Her mother has seen the painting, and de la Hoz says her reaction was, “I look so beautiful.” The artist laughs. “She doesn’t get it.”

De la Hoz moved to San Diego from Mexico City 10 years ago. She’s been drawing since childhood and says it’s her way of understanding the world. More specifically, at her Vista home and art studio she’s an explorer of human nature’s dark side.

In 2011, de la Hoz (marianeladelahoz.com) got a phone call from an artist asking if she’d create new works for Seven Deadly Sins, a show opening at 5 p.m. Thursday, Sept. 6 at Mesa College. She was busy then—and still is, preparing for Heaven and Earth, the Determined Freedom of an Undetermined Life, her solo show at the San Diego Museum of Art, opening Saturday, Oct. 13. Not wanting to miss an opportunity, she contacted a collector in Mexico City who’d commissioned her to create a series of Seven Deadly Sins paintings back in 2005; de la Hoz was able to borrow her former work, which will be on view at Mesa’s gallery through Oct. 1.

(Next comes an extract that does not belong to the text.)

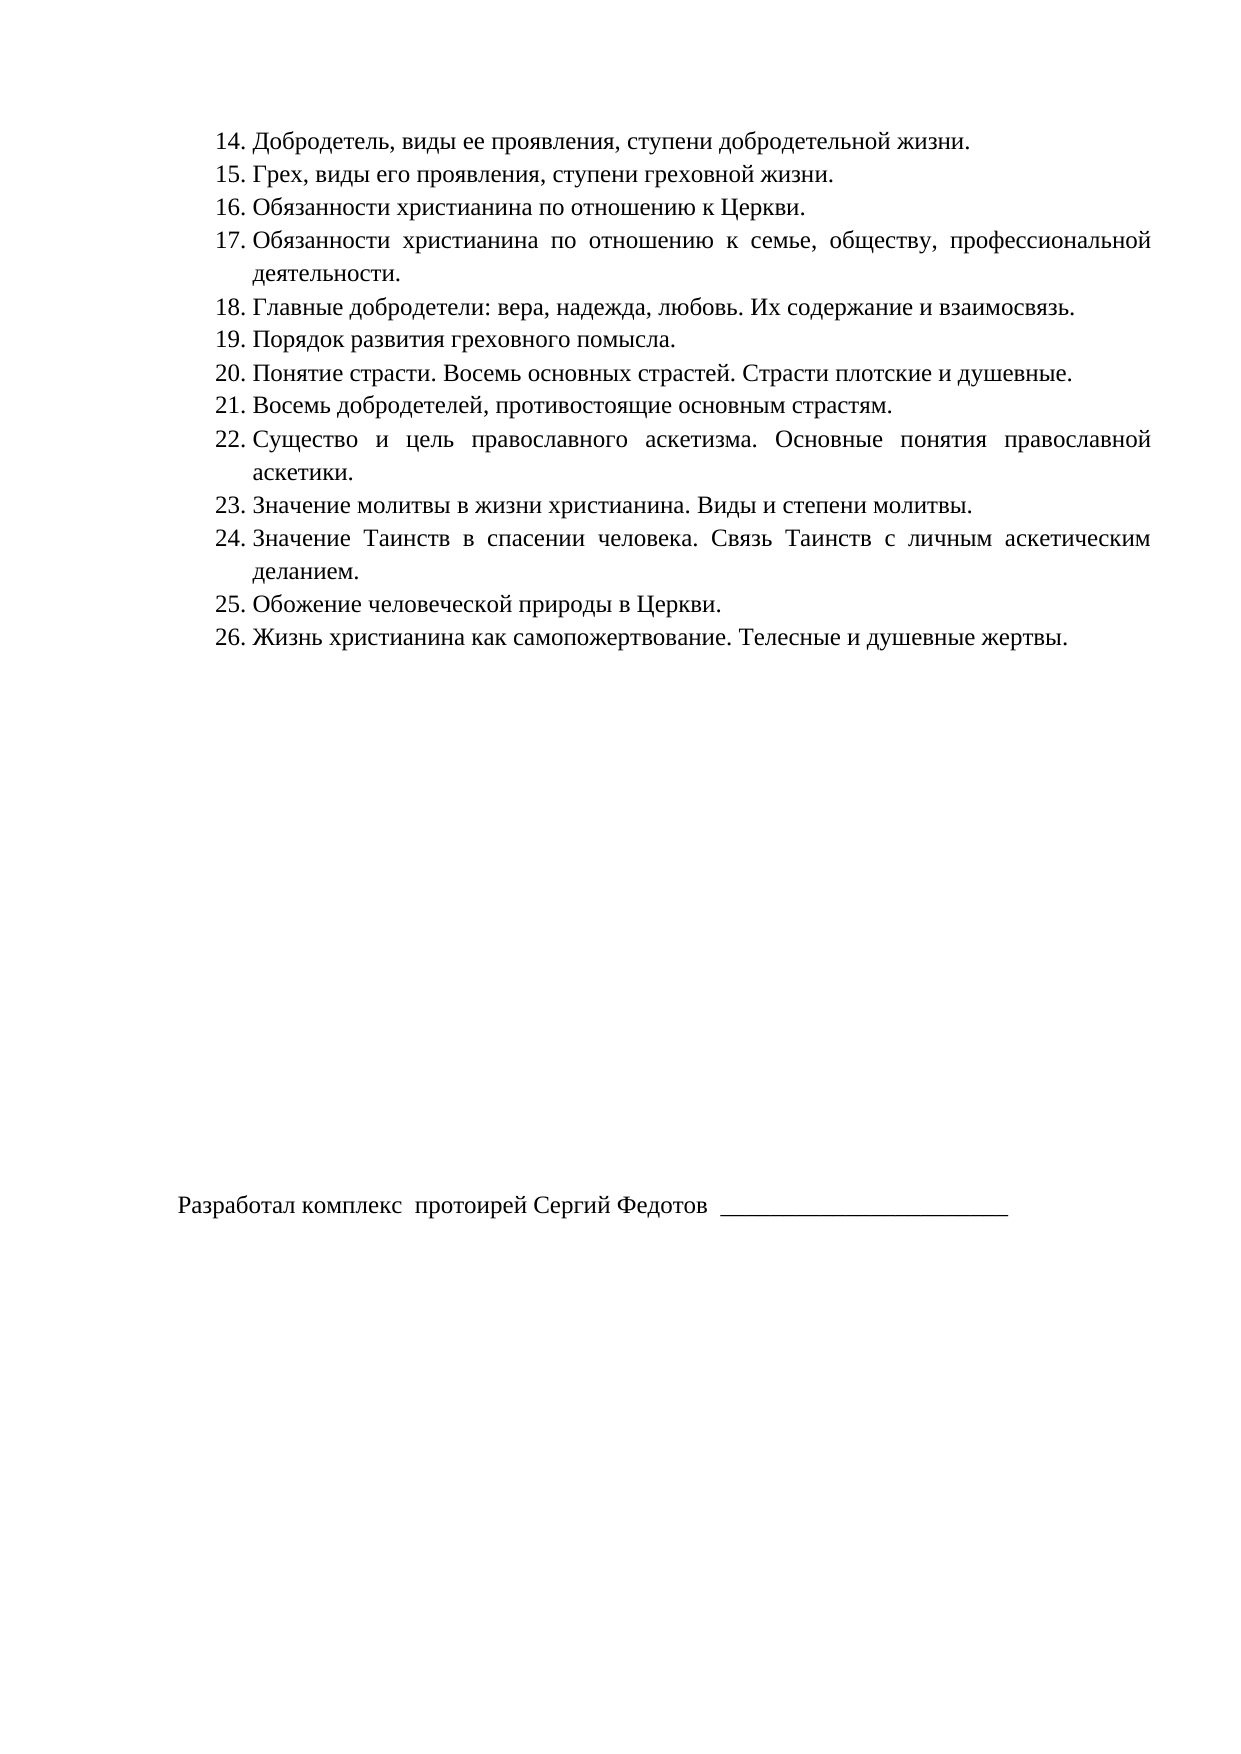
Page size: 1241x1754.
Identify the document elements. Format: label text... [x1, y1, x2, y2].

She says she uses common images of flesh and soul to comment on issues ranging from sex addiction to apathy bred by materialism—“Lust” and “Sloth,” respectively. She’s opinionated about religious hypocrisy, evident in her painting “Greed,” which shows an exhausted Catholic priest passed out at a dining table full of food, his fingers on the rim of a wine glass, a little boy curled up on a nearby plate.

While de la Hoz is pleased to exhibit her older pieces, she’s excitedly finishing up work for her solo show at the Museum of Art, where she’ll tell the story of Eve in a modern context.

“I’ve been making an assemblage for the paintings, to give them a better stage,” she says. “For the show, there’s only one piece: It’s an altar, but it has 11 paintings on it.”

Despite the depressing subject matter, de la Hoz speaks brightly about her work and laughs often when describing the disturbing details that went into it.

“We have a dark side, and that’s what I love to paint,” she says. “Humans are neither saints nor devils.We aren’t perfect, yet we’re beautiful, and incredible.”